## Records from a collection

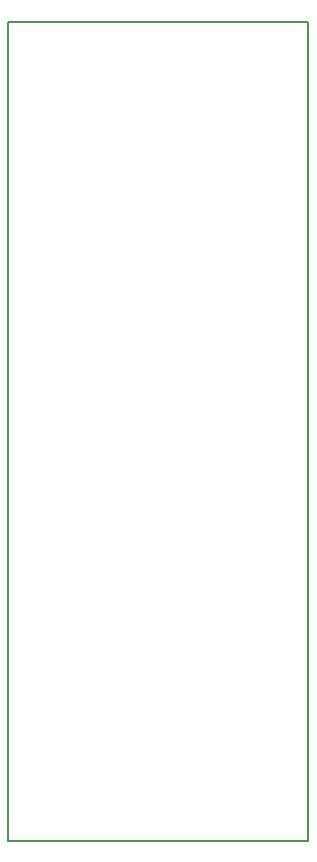
<source format=gbr>
G04 #@! TF.FileFunction,Profile,NP*
%FSLAX46Y46*%
G04 Gerber Fmt 4.6, Leading zero omitted, Abs format (unit mm)*
G04 Created by KiCad (PCBNEW 4.0.7-e2-6376~58~ubuntu16.04.1) date Fri Nov  3 14:53:56 2017*
%MOMM*%
%LPD*%
G01*
G04 APERTURE LIST*
%ADD10C,0.100000*%
%ADD11C,0.150000*%
G04 APERTURE END LIST*
D10*
D11*
X104140000Y-127000000D02*
X104140000Y-57658000D01*
X129540000Y-127000000D02*
X104140000Y-127000000D01*
X129540000Y-57658000D02*
X129540000Y-127000000D01*
X104140000Y-57658000D02*
X129540000Y-57658000D01*
M02*

</source>
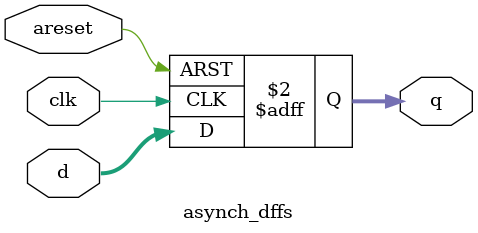
<source format=v>
module asynch_dffs (
    input clk,
    input areset,   // active high asynchronous reset
    input [7:0] d,
    output reg [7:0] q
);
    always@(posedge clk or posedge areset)begin
        if(areset)q<=8'b0;
        else q<=d;
    end

endmodule

</source>
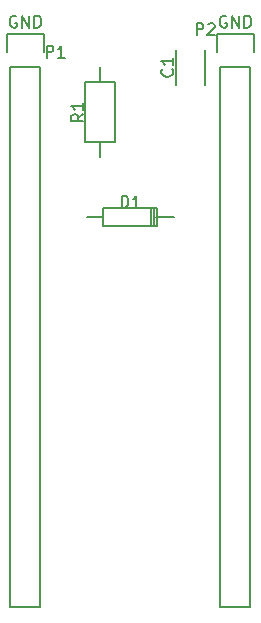
<source format=gbr>
G04 #@! TF.FileFunction,Legend,Top*
%FSLAX46Y46*%
G04 Gerber Fmt 4.6, Leading zero omitted, Abs format (unit mm)*
G04 Created by KiCad (PCBNEW 4.0.3+e1-6302~38~ubuntu16.04.1-stable) date Thu Aug 25 17:10:37 2016*
%MOMM*%
%LPD*%
G01*
G04 APERTURE LIST*
%ADD10C,0.100000*%
%ADD11C,0.150000*%
G04 APERTURE END LIST*
D10*
D11*
X143530000Y-108200000D02*
X143530000Y-105200000D01*
X146030000Y-105200000D02*
X146030000Y-108200000D01*
X135890000Y-113030000D02*
X135890000Y-107950000D01*
X135890000Y-107950000D02*
X138430000Y-107950000D01*
X138430000Y-107950000D02*
X138430000Y-113030000D01*
X138430000Y-113030000D02*
X135890000Y-113030000D01*
X137160000Y-113030000D02*
X137160000Y-114300000D01*
X137160000Y-107950000D02*
X137160000Y-106680000D01*
X137413480Y-119382540D02*
X136016480Y-119382540D01*
X141858480Y-119382540D02*
X143382480Y-119382540D01*
X141477480Y-120144540D02*
X141477480Y-118620540D01*
X141731480Y-120144540D02*
X141731480Y-118620540D01*
X141985480Y-119382540D02*
X141985480Y-118620540D01*
X141985480Y-118620540D02*
X137413480Y-118620540D01*
X137413480Y-118620540D02*
X137413480Y-120144540D01*
X137413480Y-120144540D02*
X141985480Y-120144540D01*
X141985480Y-120144540D02*
X141985480Y-119382540D01*
X147320000Y-106680000D02*
X147320000Y-152400000D01*
X147320000Y-152400000D02*
X149860000Y-152400000D01*
X149860000Y-152400000D02*
X149860000Y-106680000D01*
X147040000Y-103860000D02*
X147040000Y-105410000D01*
X147320000Y-106680000D02*
X149860000Y-106680000D01*
X150140000Y-105410000D02*
X150140000Y-103860000D01*
X150140000Y-103860000D02*
X147040000Y-103860000D01*
X129540000Y-106680000D02*
X129540000Y-152400000D01*
X129540000Y-152400000D02*
X132080000Y-152400000D01*
X132080000Y-152400000D02*
X132080000Y-106680000D01*
X129260000Y-103860000D02*
X129260000Y-105410000D01*
X129540000Y-106680000D02*
X132080000Y-106680000D01*
X132360000Y-105410000D02*
X132360000Y-103860000D01*
X132360000Y-103860000D02*
X129260000Y-103860000D01*
X143232143Y-106846666D02*
X143279762Y-106894285D01*
X143327381Y-107037142D01*
X143327381Y-107132380D01*
X143279762Y-107275238D01*
X143184524Y-107370476D01*
X143089286Y-107418095D01*
X142898810Y-107465714D01*
X142755952Y-107465714D01*
X142565476Y-107418095D01*
X142470238Y-107370476D01*
X142375000Y-107275238D01*
X142327381Y-107132380D01*
X142327381Y-107037142D01*
X142375000Y-106894285D01*
X142422619Y-106846666D01*
X143327381Y-105894285D02*
X143327381Y-106465714D01*
X143327381Y-106180000D02*
X142327381Y-106180000D01*
X142470238Y-106275238D01*
X142565476Y-106370476D01*
X142613095Y-106465714D01*
X135707381Y-110656666D02*
X135231190Y-110990000D01*
X135707381Y-111228095D02*
X134707381Y-111228095D01*
X134707381Y-110847142D01*
X134755000Y-110751904D01*
X134802619Y-110704285D01*
X134897857Y-110656666D01*
X135040714Y-110656666D01*
X135135952Y-110704285D01*
X135183571Y-110751904D01*
X135231190Y-110847142D01*
X135231190Y-111228095D01*
X135707381Y-109704285D02*
X135707381Y-110275714D01*
X135707381Y-109990000D02*
X134707381Y-109990000D01*
X134850238Y-110085238D01*
X134945476Y-110180476D01*
X134993095Y-110275714D01*
X138961905Y-118562381D02*
X138961905Y-117562381D01*
X139200000Y-117562381D01*
X139342858Y-117610000D01*
X139438096Y-117705238D01*
X139485715Y-117800476D01*
X139533334Y-117990952D01*
X139533334Y-118133810D01*
X139485715Y-118324286D01*
X139438096Y-118419524D01*
X139342858Y-118514762D01*
X139200000Y-118562381D01*
X138961905Y-118562381D01*
X140485715Y-118562381D02*
X139914286Y-118562381D01*
X140200000Y-118562381D02*
X140200000Y-117562381D01*
X140104762Y-117705238D01*
X140009524Y-117800476D01*
X139914286Y-117848095D01*
X145311905Y-103957381D02*
X145311905Y-102957381D01*
X145692858Y-102957381D01*
X145788096Y-103005000D01*
X145835715Y-103052619D01*
X145883334Y-103147857D01*
X145883334Y-103290714D01*
X145835715Y-103385952D01*
X145788096Y-103433571D01*
X145692858Y-103481190D01*
X145311905Y-103481190D01*
X146264286Y-103052619D02*
X146311905Y-103005000D01*
X146407143Y-102957381D01*
X146645239Y-102957381D01*
X146740477Y-103005000D01*
X146788096Y-103052619D01*
X146835715Y-103147857D01*
X146835715Y-103243095D01*
X146788096Y-103385952D01*
X146216667Y-103957381D01*
X146835715Y-103957381D01*
X147828096Y-102370000D02*
X147732858Y-102322381D01*
X147590001Y-102322381D01*
X147447143Y-102370000D01*
X147351905Y-102465238D01*
X147304286Y-102560476D01*
X147256667Y-102750952D01*
X147256667Y-102893810D01*
X147304286Y-103084286D01*
X147351905Y-103179524D01*
X147447143Y-103274762D01*
X147590001Y-103322381D01*
X147685239Y-103322381D01*
X147828096Y-103274762D01*
X147875715Y-103227143D01*
X147875715Y-102893810D01*
X147685239Y-102893810D01*
X148304286Y-103322381D02*
X148304286Y-102322381D01*
X148875715Y-103322381D01*
X148875715Y-102322381D01*
X149351905Y-103322381D02*
X149351905Y-102322381D01*
X149590000Y-102322381D01*
X149732858Y-102370000D01*
X149828096Y-102465238D01*
X149875715Y-102560476D01*
X149923334Y-102750952D01*
X149923334Y-102893810D01*
X149875715Y-103084286D01*
X149828096Y-103179524D01*
X149732858Y-103274762D01*
X149590000Y-103322381D01*
X149351905Y-103322381D01*
X132611905Y-105862381D02*
X132611905Y-104862381D01*
X132992858Y-104862381D01*
X133088096Y-104910000D01*
X133135715Y-104957619D01*
X133183334Y-105052857D01*
X133183334Y-105195714D01*
X133135715Y-105290952D01*
X133088096Y-105338571D01*
X132992858Y-105386190D01*
X132611905Y-105386190D01*
X134135715Y-105862381D02*
X133564286Y-105862381D01*
X133850000Y-105862381D02*
X133850000Y-104862381D01*
X133754762Y-105005238D01*
X133659524Y-105100476D01*
X133564286Y-105148095D01*
X130048096Y-102370000D02*
X129952858Y-102322381D01*
X129810001Y-102322381D01*
X129667143Y-102370000D01*
X129571905Y-102465238D01*
X129524286Y-102560476D01*
X129476667Y-102750952D01*
X129476667Y-102893810D01*
X129524286Y-103084286D01*
X129571905Y-103179524D01*
X129667143Y-103274762D01*
X129810001Y-103322381D01*
X129905239Y-103322381D01*
X130048096Y-103274762D01*
X130095715Y-103227143D01*
X130095715Y-102893810D01*
X129905239Y-102893810D01*
X130524286Y-103322381D02*
X130524286Y-102322381D01*
X131095715Y-103322381D01*
X131095715Y-102322381D01*
X131571905Y-103322381D02*
X131571905Y-102322381D01*
X131810000Y-102322381D01*
X131952858Y-102370000D01*
X132048096Y-102465238D01*
X132095715Y-102560476D01*
X132143334Y-102750952D01*
X132143334Y-102893810D01*
X132095715Y-103084286D01*
X132048096Y-103179524D01*
X131952858Y-103274762D01*
X131810000Y-103322381D01*
X131571905Y-103322381D01*
M02*

</source>
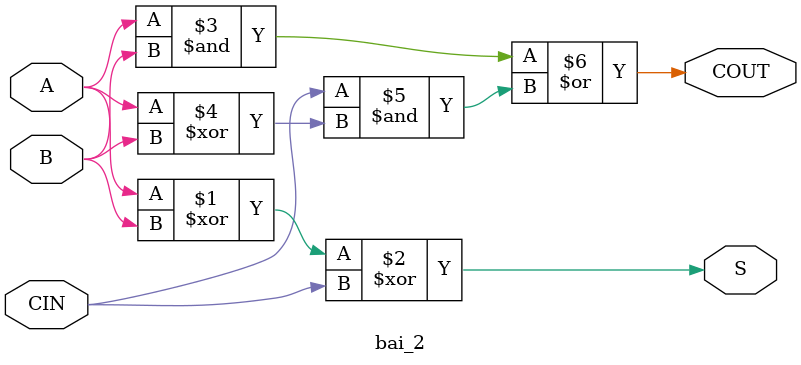
<source format=v>
`timescale 1ns / 1ps
module bai_2(
    input A,
	 input B,
	 input CIN,
	 output S,
	 output COUT
    );
assign S = A^B^CIN;
assign COUT = (A&B)|(CIN&(A^B));

endmodule

</source>
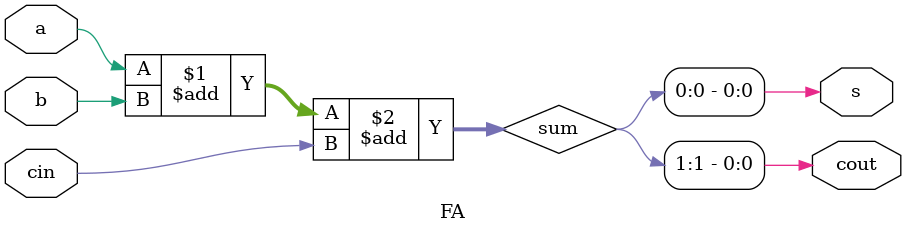
<source format=v>
module FA(a,b,cin,cout,s);
	input a,b,cin;
	output cout,s; 
	wire [1:0] sum;
	
	assign sum = a + b + cin;
	assign cout = sum[1];
	assign s = sum[0];

endmodule
</source>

## Task goal
Find "X139914286Y-117848095D01*" in the entries above and copy that whole line exactly, then each line after it through the line that contains "X148875715Y-103322381D01*".

## Answer below
X139914286Y-117848095D01*
X145311905Y-103957381D02*
X145311905Y-102957381D01*
X145692858Y-102957381D01*
X145788096Y-103005000D01*
X145835715Y-103052619D01*
X145883334Y-103147857D01*
X145883334Y-103290714D01*
X145835715Y-103385952D01*
X145788096Y-103433571D01*
X145692858Y-103481190D01*
X145311905Y-103481190D01*
X146264286Y-103052619D02*
X146311905Y-103005000D01*
X146407143Y-102957381D01*
X146645239Y-102957381D01*
X146740477Y-103005000D01*
X146788096Y-103052619D01*
X146835715Y-103147857D01*
X146835715Y-103243095D01*
X146788096Y-103385952D01*
X146216667Y-103957381D01*
X146835715Y-103957381D01*
X147828096Y-102370000D02*
X147732858Y-102322381D01*
X147590001Y-102322381D01*
X147447143Y-102370000D01*
X147351905Y-102465238D01*
X147304286Y-102560476D01*
X147256667Y-102750952D01*
X147256667Y-102893810D01*
X147304286Y-103084286D01*
X147351905Y-103179524D01*
X147447143Y-103274762D01*
X147590001Y-103322381D01*
X147685239Y-103322381D01*
X147828096Y-103274762D01*
X147875715Y-103227143D01*
X147875715Y-102893810D01*
X147685239Y-102893810D01*
X148304286Y-103322381D02*
X148304286Y-102322381D01*
X148875715Y-103322381D01*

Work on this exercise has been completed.